Page images and their extracted text

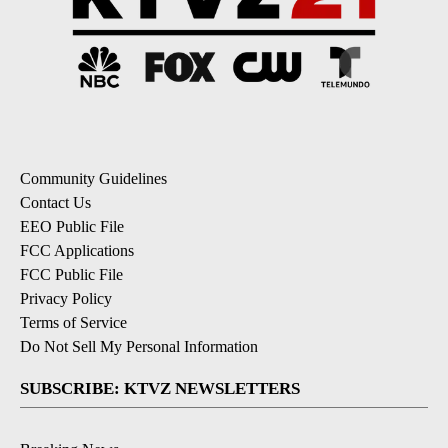
Community Guidelines
Contact Us
EEO Public File
FCC Applications
FCC Public File
Privacy Policy
Terms of Service
Do Not Sell My Personal Information
SUBSCRIBE: KTVZ NEWSLETTERS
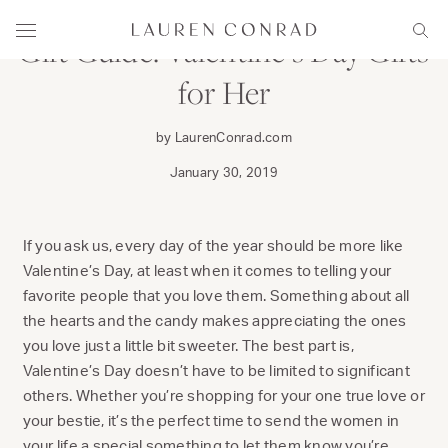
Skip to content
Lauren Conrad
Menu
Sear
Gift Guide: Valentine’s Day Gifts
for Her
by LaurenConrad.com
January 30, 2019
If you ask us, every day of the year should be more like
Valentine’s Day, at least when it comes to telling your
favorite people that you love them. Something about all
the hearts and the candy makes appreciating the ones
you love just a little bit sweeter. The best part is,
Valentine’s Day doesn’t have to be limited to significant
others. Whether you’re shopping for your one true love or
your bestie, it’s the perfect time to send the women in
your life a special something to let them know you’re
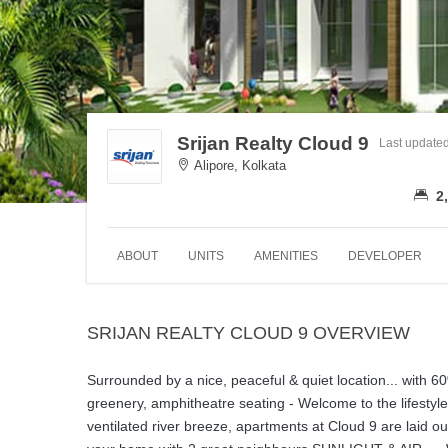
Srijan Realty Cloud 9
Last update
Alipore, Kolkata
2,
ABOUT
UNITS
AMENITIES
DEVELOPER
SRIJAN REALTY CLOUD 9 OVERVIEW
Surrounded by a nice, peaceful & quiet location... with
greenery, amphitheatre seating - Welcome to the lifesty
ventilated river breeze, apartments at Cloud 9 are laid o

**Task to carry out**:
Copy everything from the start of the records down through the line containing "your life a", leaving the pictures out of your answer.

**Response area**:
Community Guidelines
Contact Us
EEO Public File
FCC Applications
FCC Public File
Privacy Policy
Terms of Service
Do Not Sell My Personal Information
SUBSCRIBE: KTVZ NEWSLETTERS
Skip to content
Lauren Conrad
Menu
Sear
Gift Guide: Valentine’s Day Gifts
for Her
by LaurenConrad.com
January 30, 2019
If you ask us, every day of the year should be more like
Valentine’s Day, at least when it comes to telling your
favorite people that you love them. Something about all
the hearts and the candy makes appreciating the ones
you love just a little bit sweeter. The best part is,
Valentine’s Day doesn’t have to be limited to significant
others. Whether you’re shopping for your one true love or
your bestie, it’s the perfect time to send the women in
your life a special something to let them know you’re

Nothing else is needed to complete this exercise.